Some of Sara’s family came to visit us here in Scotland, and from there her parents took us on a fantastic trip to the continent- Germany, France, Switzerland, Austria, and Hungary! It was an amazing trip; too much to cover in a single blog post, so here are some snippets:
We went to the Highlands
Spent some time in St Andrews
From there we went with Sara’s parents to the continent. In southern Germany, we saw castles…
We hiked through the Alps in Switzerland…
…and saw much, much more!
Kate “helped” us navigate…
We’re very thankful to have experienced such a great trip!
On a slightly different topic… I’ve been meaning to blog about this for a while, as we are regularly embarrassed by American tourists here in Scotland, but since they were just as bothersome to me on this trip, now seems as good a time as any. So if you'll excuse the sarcasm and allow me the catharsis, I present:
How To Be An American Tourist.
- BE LOUD.
- Wear obviously brand new, bright white tennis shoes. Also, consider wearing tacky t-shirts with an American flag or an eagle: your patriotic fashion will be appreciated by everyone. It's even better if you can find matching shirts for the whole family.
- A few days into your trip, be sure to sport that gear you bought at yesterday's tourist trap. What Austrian wouldn't appreciate the wit of your "There are no kangaroos in Austria" t-shirt?
- Talk either about how cheap or how expensive everything is, despite your fundamental ignorance of currency conversion. Further, shopkeepers enjoy hearing about how cheap their wares are, and by implication, how rich you are.
- BE LOUD.
- Showing your annoyance, request ketchup in most every restaurant you visit. Ignore that waitress's subtle hint that such is not customarily provided in that part of the world.
- Do the same with ice.
- You should absolutely wear a fanny pack. Preferably brightly coloured.
- Did I mention you should BE LOUD? Everything you say- especially in public- should be at a volume noticeably louder than every other non-American around you. Of course the fellow diners on the other side of the restaurant want to be able to hear your petty and pointless antidote about running out of hairspray.

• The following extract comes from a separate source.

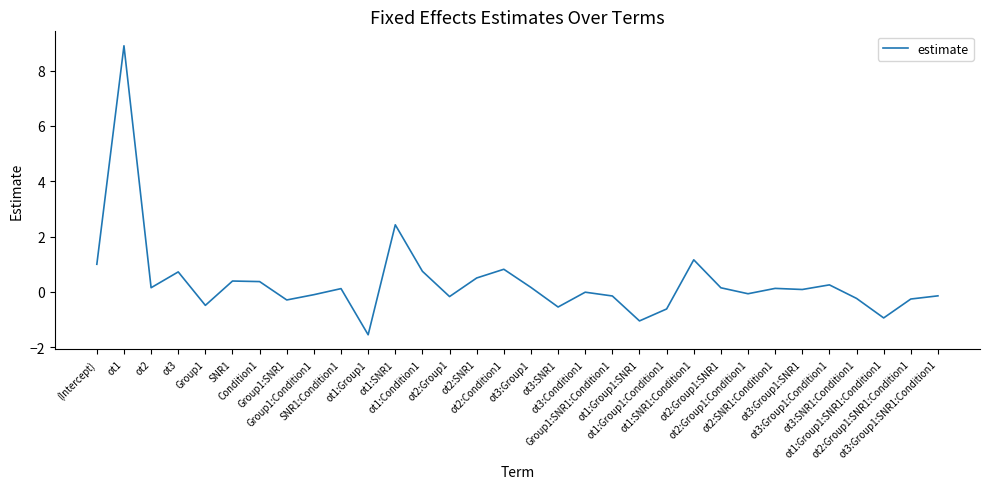

What is the smallest value displayed?

-1.5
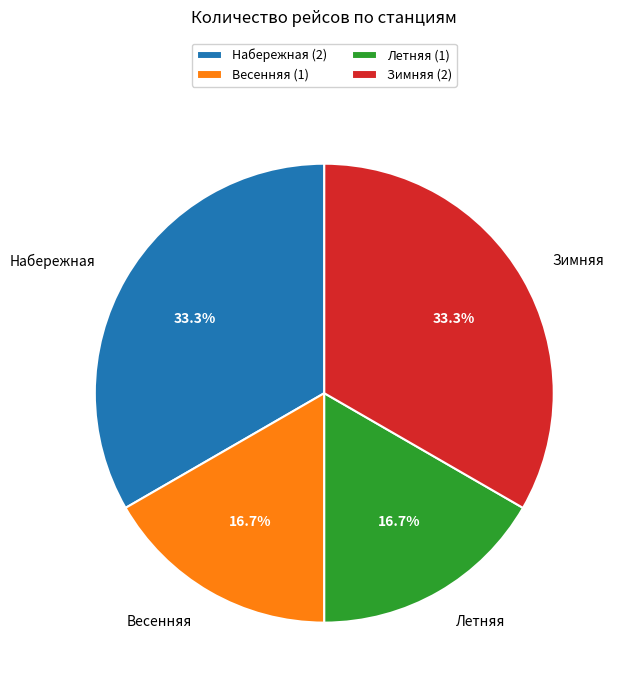

To the nearest percent, what is the difference between the largest and smallest slice percentages?

17%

- Learn basically nothing about the country you’re visiting, and refuse to read any historical details in any museum or site you might visit. If you didn’t pick it up in your regular diet of American pop culture, it’s probably not worth knowing.
- Assume everyone speaks English; become slightly peeved if someone does not and then SPEAK (in English) MORE LOUDLY to them.
- Complain- again, LOUDLY- how various things are much better in America.